Bij het strand, wat in de winter de invoegstrook het ijs op is, passeren we een groot hek met daarachter een paar verlaten gebouwen die het gevoel geven van een oude gevangenis of werkkamp. In de branding liggen een paar oude stalen schepen die vastgevroren liggen te wachten op de lente. Hun eigenaren, een paar oude vissers, lijken zonder enige haast wat opknapwerkzaamheden te doen, drinken ondertussen koffie uit een thermoskan en roken zoals alle Russen veel. Ze zijn geamuseerd ons te zien en roepen dan ook vol enthousiasme alle Engelse en Frans woorden en namen die ze kennen. We maken wat foto’s van ze, geven de honden die er lopen de nodige aandacht en lopen dan het ijs op.

We hebben schaatsen gehuurd maar net als we op het punt staan zwierig weg te schaatsen, komt er een busje Russen naast ons. Ze proberen een gesprek met ons te voeren maar dat lukt niet erg goed, volgens onze eerste indruk grotendeels door de testosteron en alcoholgebruik. Ook willen ze ons een fles wijn aanbieden maar het lijkt ons verstandig om dit niet aan te nemen. We hebben beiden meer van dit soort taferelen meegemaakt waarbij de mannen graag willen dat je mee gaat vodka drinken. Ondanks onze herhaaldelijke maar vriendelijke ‘njet, spasiba’ (nee bedankt), wordt de fles echter toch achtergelaten, zwaaien ze zeer enthousiast en rijden dan weg over het oneindige ijs. Vreemde situatie wel. 
Ik trek mijn schaatsen aan, accepteer dat het soepel en zwierig wegschaatsen niets anders gaat worden dan wat gestuntel en de nodige valpartijen, als ik zie dat Noemie gezelschap heeft van een van de dorpshonden. De hond, die we eerder Vladimir hebben genoemd, begint te blaffen, te happen en later ook te bijten. Hij lijkt gespannen door de schaatsen of de veters dus we besluiten om het schaatsen voor dit moment even te laten voor wat het is. 

We lopen eindeloze stukken over het ijs, ontdekken dat de sneeuw helaas niet zacht genoeg is voor sneeuwengeltjes en lopen nog maar een stukje verder. We komen langs wat opgestapelde ijsplakken, maken er een ijsman van met muts en sjaal en dopen hem Olaf. We besluiten dat dit het moment is om toch de fles wijn maar open te maken en een pauze in te lassen.

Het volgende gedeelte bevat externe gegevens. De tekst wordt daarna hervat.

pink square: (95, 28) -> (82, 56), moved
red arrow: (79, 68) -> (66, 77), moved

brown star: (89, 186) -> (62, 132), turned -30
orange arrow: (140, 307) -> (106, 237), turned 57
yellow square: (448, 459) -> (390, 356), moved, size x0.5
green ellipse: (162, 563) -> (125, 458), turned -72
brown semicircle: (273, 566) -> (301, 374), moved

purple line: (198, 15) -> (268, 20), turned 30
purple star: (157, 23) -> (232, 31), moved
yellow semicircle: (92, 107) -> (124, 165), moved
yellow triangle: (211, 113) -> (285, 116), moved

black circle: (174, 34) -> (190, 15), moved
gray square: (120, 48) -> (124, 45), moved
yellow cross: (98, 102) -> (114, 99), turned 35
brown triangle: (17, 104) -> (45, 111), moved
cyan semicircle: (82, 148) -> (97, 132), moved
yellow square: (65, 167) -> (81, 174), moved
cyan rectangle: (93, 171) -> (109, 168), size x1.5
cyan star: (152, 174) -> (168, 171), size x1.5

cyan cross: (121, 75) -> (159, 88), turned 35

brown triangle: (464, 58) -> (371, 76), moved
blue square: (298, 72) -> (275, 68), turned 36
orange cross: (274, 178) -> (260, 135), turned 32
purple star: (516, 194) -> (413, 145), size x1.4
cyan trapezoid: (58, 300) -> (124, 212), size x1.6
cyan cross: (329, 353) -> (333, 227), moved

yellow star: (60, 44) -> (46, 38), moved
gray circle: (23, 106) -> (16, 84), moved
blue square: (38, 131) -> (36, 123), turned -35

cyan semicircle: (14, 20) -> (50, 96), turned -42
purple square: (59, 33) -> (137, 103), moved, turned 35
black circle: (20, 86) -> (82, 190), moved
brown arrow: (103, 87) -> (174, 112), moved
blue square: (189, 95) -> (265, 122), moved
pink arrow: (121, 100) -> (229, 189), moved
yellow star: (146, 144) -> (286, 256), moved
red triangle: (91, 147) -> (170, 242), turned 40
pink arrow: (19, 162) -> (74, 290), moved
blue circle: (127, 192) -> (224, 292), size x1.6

Het blijken prima rose bubbels te zijn en terwijl de hele wereld aan ons voorbij gaat, genieten we intens van het uitzicht, de kou en het feit dat we bovenop 1,5 kilometer onderwaterwereld zitten. 
’s Avond bezoeken we nog een soort omgekeerd klankschaalconcert, eten we vreemde maar smaakvolle Russische gerechten in een Franse Bistro en kletsen we wat met een aardig Zwitsers stel. Het eiland is simpel, bijna primitief maar bevalt me wel. 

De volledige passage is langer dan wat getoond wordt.